Logistics strategy

Logistics strategy is the set of guiding principles, driving forces and ingrained attitudes that help to coordinate goals, plans and policies and which are enforced through conscious and subconscious behaviours within and between partners across a network.
Companies implement a logistics strategy because the supply chain constantly changes and that affects the organization. To adapt to the flexibility of the supply chain, companies should develop and implement a formal logistics strategy. This will allow a company to identify the impact of imminent changes and make organizational or functional changes to ensure service levels are not reduced. Logistics strategy facilitates gaining a competitive edge to support emerging technologies.

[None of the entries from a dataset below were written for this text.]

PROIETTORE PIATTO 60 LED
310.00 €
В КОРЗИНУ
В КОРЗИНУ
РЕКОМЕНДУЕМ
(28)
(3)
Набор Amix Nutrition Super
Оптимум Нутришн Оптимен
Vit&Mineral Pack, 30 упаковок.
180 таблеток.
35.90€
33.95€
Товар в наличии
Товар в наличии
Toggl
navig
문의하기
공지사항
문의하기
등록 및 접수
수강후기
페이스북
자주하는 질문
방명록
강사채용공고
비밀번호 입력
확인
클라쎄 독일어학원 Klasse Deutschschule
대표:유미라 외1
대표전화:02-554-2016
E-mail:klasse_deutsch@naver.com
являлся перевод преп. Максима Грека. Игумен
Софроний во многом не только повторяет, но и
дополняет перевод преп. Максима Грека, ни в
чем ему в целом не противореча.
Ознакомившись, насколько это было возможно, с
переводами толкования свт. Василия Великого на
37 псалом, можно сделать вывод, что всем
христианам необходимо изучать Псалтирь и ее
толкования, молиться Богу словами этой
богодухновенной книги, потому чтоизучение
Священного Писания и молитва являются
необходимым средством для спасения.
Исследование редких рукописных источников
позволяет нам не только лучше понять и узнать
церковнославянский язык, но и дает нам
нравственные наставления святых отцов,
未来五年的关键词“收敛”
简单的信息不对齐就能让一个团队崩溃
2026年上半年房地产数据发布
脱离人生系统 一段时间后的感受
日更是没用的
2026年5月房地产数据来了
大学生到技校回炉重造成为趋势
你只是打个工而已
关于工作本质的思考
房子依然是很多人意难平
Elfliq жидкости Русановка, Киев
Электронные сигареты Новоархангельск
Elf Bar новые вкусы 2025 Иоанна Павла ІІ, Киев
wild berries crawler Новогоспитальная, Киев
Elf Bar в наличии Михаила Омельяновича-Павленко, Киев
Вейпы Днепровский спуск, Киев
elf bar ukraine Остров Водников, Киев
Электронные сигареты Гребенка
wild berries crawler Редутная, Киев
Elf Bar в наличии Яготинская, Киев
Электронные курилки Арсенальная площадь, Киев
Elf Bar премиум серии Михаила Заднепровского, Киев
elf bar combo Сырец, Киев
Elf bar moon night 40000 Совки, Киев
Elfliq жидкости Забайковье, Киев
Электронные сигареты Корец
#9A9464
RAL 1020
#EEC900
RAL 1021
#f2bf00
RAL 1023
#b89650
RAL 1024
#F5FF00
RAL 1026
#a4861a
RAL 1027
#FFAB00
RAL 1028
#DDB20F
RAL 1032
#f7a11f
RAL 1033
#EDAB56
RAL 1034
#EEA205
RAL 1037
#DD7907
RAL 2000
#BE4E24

As a service function logistics involves the four basic features:

• Reliability: Influences the degree of trust, which a supplier can have, in a company‘s capability for honoring commitments. The supplier has to be perceived as reliable and for this the supplier needs to exhibit certain service characteristics. A high degree of
reliability in terms of inventory and material delivery is expected from the supplier end. Thus a key objective of the logistical system needs to be reliability in meeting the needs of the customer, according to the resource planning.
• Responsiveness: The speed with which customer demands are being responded. Responsiveness is expected at all levels of the supply chain. Response to pre-sales enquiry by using latest available information and communication technologies is an important strategy. Supplying material as per customer needs, and frequent deliveries in fewer lot sizes are important. Deliveries can also be made at the various assembly centers, which are in proximity to the markets. A firm will gain a winning edge in competitive markets through a responsive strategy.
• Relationship: Firms spend huge amounts in Customer Relationship Management (CRM) related activities for development of long term relationships to retain customers, and also reduce the element of risk in demand management. Partnering with the right supplier and considering the supplier operations, as an extension of its own operations will enhance the efficiency and effectiveness of the supply chain.
• Rationalization: This refers to reducing the supplier base and partnering with select suppliers. The supplier‘s facility is treated as an extension of the buyer‘s facility and there is sharing of information, experience and resources for mutual advantage.